Но все это было чуть позже. А до того я прекрасно помню открытие «Макдоналдса» на Пушкинской площади. Если кто-то хочет мне сказать, что чувство, которое охватило москвичей, часами стоявших в очереди, чтобы причаститься, извините, бутербродом с котлеткой, не было религиозным, то я с этим человеком буду долго спорить.

Появление «Макдоналдса» в центре Москвы можно было сравнить, наверное, только с прилетом тарелочки с инопланетянами. Людям казалось, что, заходя в это заведение, покупая эту котлету, они уже чуть-чуть приобщаются к чуду. Еще немного, и «Макдоналдс» стал бы мироточить. Видимо, от мироточения его удержали высокие цены, которые по тем временам казались москвичам заоблачными.

Советский Союз исчез. Исчезла религиозная доктрина. И мы вдруг оказались потерянными, утратили смысл существования. Да и опыт реального общения с Америкой вдруг показал, что, кажется, все не так просто. Наши поездки в США и поведение американцев в мире, книги и несоответствие прочитанного увиденному, голливудские фильмы и наше собственное изменившееся сознание вдруг заставили чуть более критично отнестись к догмам образца 1983 года об империи зла и стране добра.

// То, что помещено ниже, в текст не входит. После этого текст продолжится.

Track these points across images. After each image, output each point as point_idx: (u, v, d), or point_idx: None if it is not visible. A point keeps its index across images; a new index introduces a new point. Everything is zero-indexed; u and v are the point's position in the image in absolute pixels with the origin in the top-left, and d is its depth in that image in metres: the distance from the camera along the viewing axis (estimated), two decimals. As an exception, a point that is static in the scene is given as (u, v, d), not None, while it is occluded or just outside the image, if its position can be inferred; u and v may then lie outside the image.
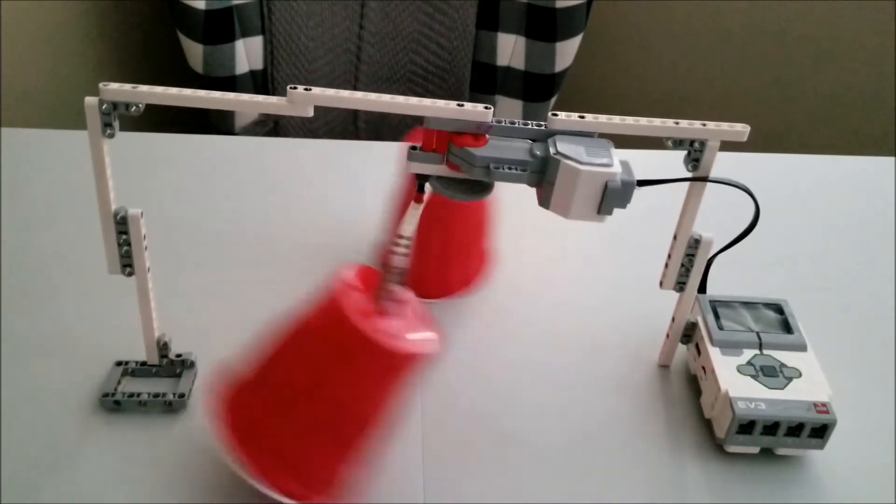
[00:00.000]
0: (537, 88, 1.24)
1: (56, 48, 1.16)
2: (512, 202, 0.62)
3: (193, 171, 0.75)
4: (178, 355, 0.54)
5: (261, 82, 1.21)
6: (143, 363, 0.54)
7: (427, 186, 0.48)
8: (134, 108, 0.44)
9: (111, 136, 0.44)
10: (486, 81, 1.25)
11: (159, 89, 0.44)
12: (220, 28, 1.14)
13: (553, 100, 1.26)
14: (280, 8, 1.17)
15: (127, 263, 0.49)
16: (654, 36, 1.49)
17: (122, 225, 0.47)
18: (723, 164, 0.47)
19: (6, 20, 1.03)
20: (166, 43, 1.27)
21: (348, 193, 0.73)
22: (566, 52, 1.20)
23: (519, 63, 1.22)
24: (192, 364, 0.54)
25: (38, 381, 0.54)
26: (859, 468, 0.52)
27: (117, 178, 0.47)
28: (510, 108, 1.26)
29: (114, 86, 0.43)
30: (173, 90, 0.44)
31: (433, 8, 1.20)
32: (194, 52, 1.15)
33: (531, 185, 0.45)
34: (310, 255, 0.65)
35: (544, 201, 0.45)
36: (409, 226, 0.46)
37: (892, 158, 0.83)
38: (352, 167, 0.77)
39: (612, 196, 0.43)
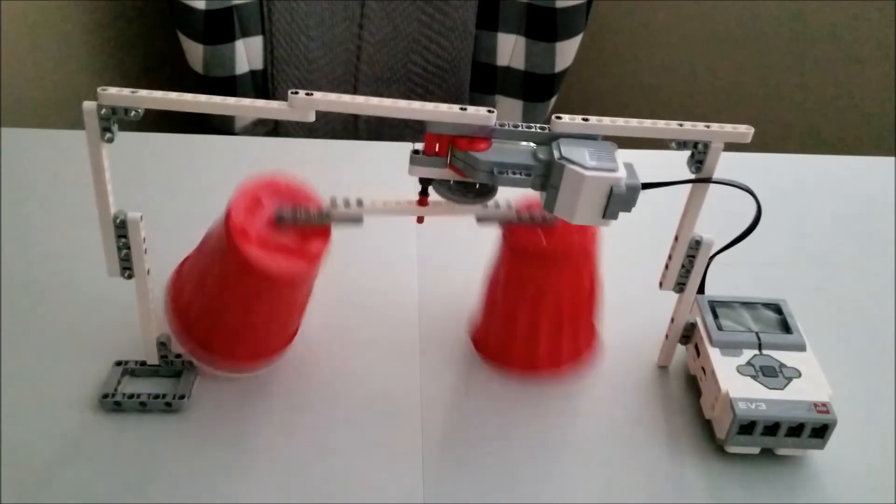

Для того чтобы понять и проанализировать современную политическую, в том числе внешнеполитическую, жизнь, необходимо четко осознавать, что ответ может быть дан только с религиозной точки зрения. И Соединенные Штаты воспринимают себя как суперрелигиозная держава, относятся к распространению своих взглядов как к религиозной миссии и осуществляют эту задачу в абсолютном соответствии с законами миссионерской деятельности. Они несут во все уголки планеты свое видение демократии, свои представления – но не свой образ жизни, что принципиально важно, – точно так же, как все молодые религии распространяли свет своего учения. Мотивация одинакова и в том и в другом случае.

Как распространялись все молодые религии? Неужели вы считаете, что, когда на заре христианства миссионеры приходили из Римской империи, гораздо более развитой и технологически продвинутой, чем соседи, в варварские деревушки на далеком севере, их волновали верования варваров или качество их жизни? Разве они начинали с того, что говорили: «А давайте по-другому обрабатывать землю! Давайте по-другому устроим орудия труда! Давайте перестроим военные машины!»? Нет, они говорили совсем другие вещи. У них были другие задачи.

По большому счету, им было глубоко наплевать, как изменится жизнь варваров после того, как те примут христианство. Станут ли они жить лучше? Миссионеров это вообще не волнует. Они же не обещают новообращенным спасение их тел – они говорят о спасении их душ. Лучше стало, хуже – это вообще не тема для обсуждения. Какая разница? Важно, что до прозябающих во тьме невежества варваров было донесено учение.